Exercise instructions - Copy every one of the records below word for word, leaving the pictures out.
----------------
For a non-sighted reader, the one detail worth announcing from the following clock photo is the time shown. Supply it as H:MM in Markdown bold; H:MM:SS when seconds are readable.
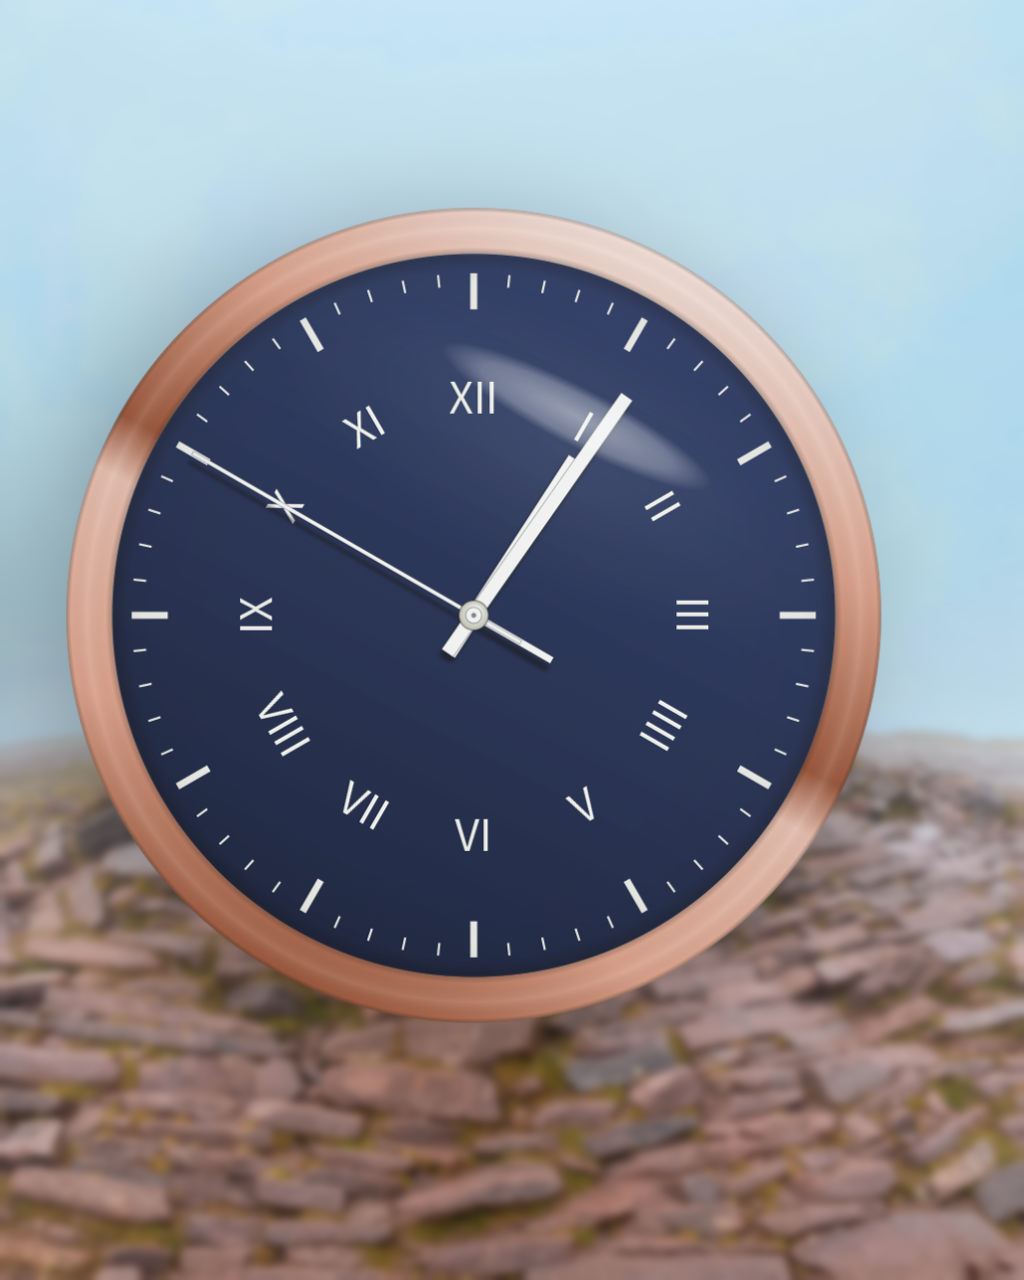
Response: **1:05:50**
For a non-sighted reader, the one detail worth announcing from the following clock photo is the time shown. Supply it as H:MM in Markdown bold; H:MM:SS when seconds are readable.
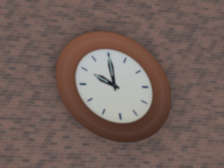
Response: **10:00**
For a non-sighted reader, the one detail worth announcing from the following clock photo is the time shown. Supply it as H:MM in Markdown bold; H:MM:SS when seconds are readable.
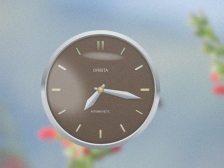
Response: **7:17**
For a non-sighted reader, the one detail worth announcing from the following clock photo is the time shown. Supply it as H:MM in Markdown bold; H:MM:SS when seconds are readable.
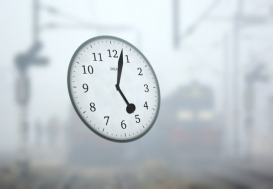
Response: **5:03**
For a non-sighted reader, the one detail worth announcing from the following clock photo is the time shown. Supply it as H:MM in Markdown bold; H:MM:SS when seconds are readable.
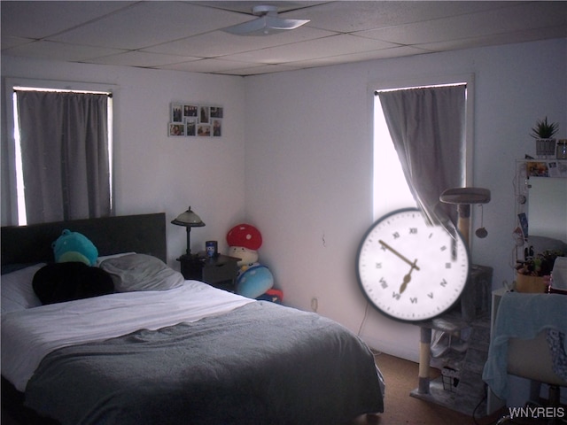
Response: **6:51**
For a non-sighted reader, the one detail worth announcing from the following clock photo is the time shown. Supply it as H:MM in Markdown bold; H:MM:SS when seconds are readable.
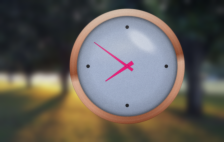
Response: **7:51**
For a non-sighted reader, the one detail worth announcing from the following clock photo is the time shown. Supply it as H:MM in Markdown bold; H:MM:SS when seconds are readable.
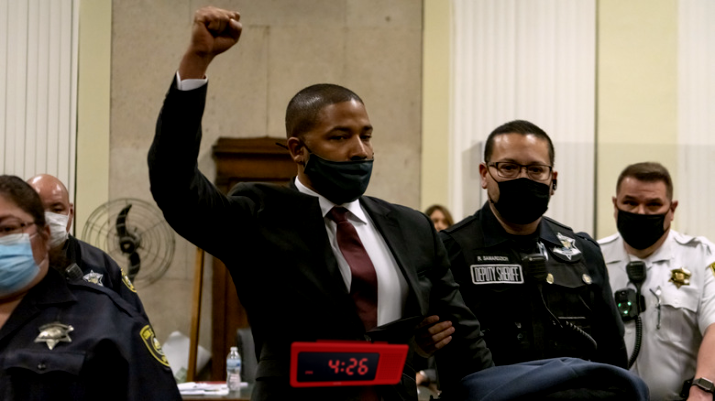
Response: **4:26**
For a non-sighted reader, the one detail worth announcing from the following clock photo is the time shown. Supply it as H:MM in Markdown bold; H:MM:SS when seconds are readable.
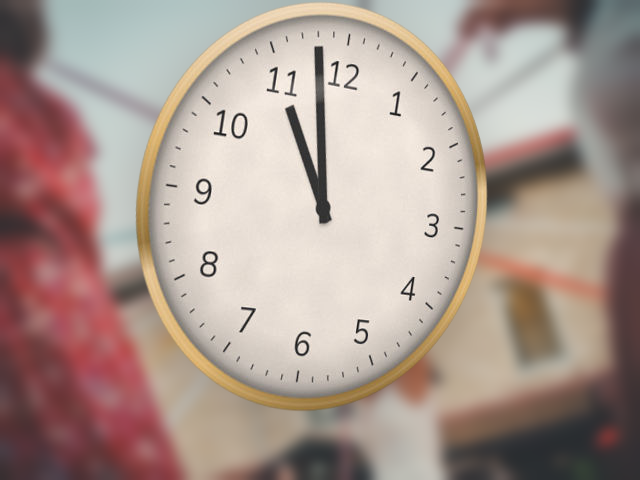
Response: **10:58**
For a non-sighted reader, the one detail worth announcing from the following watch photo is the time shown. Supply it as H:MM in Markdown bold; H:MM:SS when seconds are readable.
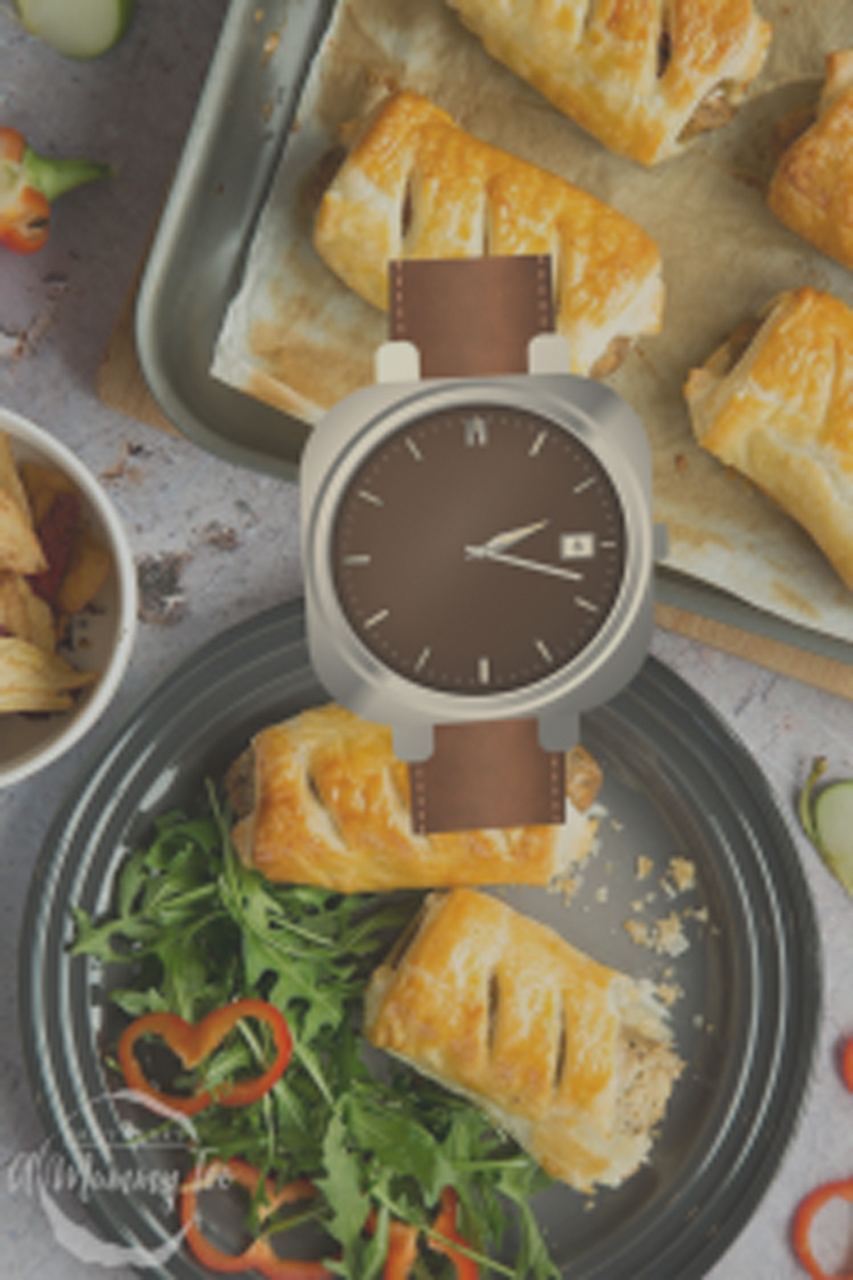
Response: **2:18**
----------------
Task response -
For a non-sighted reader, the one detail worth announcing from the following clock photo is the time shown. Supply it as H:MM in Markdown bold; H:MM:SS when seconds are readable.
Response: **1:05:50**
For a non-sighted reader, the one detail worth announcing from the following clock photo is the time shown. Supply it as H:MM in Markdown bold; H:MM:SS when seconds are readable.
Response: **10:00**
For a non-sighted reader, the one detail worth announcing from the following clock photo is the time shown. Supply it as H:MM in Markdown bold; H:MM:SS when seconds are readable.
Response: **7:17**
For a non-sighted reader, the one detail worth announcing from the following clock photo is the time shown. Supply it as H:MM in Markdown bold; H:MM:SS when seconds are readable.
Response: **5:03**
For a non-sighted reader, the one detail worth announcing from the following clock photo is the time shown. Supply it as H:MM in Markdown bold; H:MM:SS when seconds are readable.
Response: **6:51**
For a non-sighted reader, the one detail worth announcing from the following clock photo is the time shown. Supply it as H:MM in Markdown bold; H:MM:SS when seconds are readable.
Response: **7:51**
For a non-sighted reader, the one detail worth announcing from the following clock photo is the time shown. Supply it as H:MM in Markdown bold; H:MM:SS when seconds are readable.
Response: **4:26**
For a non-sighted reader, the one detail worth announcing from the following clock photo is the time shown. Supply it as H:MM in Markdown bold; H:MM:SS when seconds are readable.
Response: **10:58**
For a non-sighted reader, the one detail worth announcing from the following watch photo is the time shown. Supply it as H:MM in Markdown bold; H:MM:SS when seconds are readable.
Response: **2:18**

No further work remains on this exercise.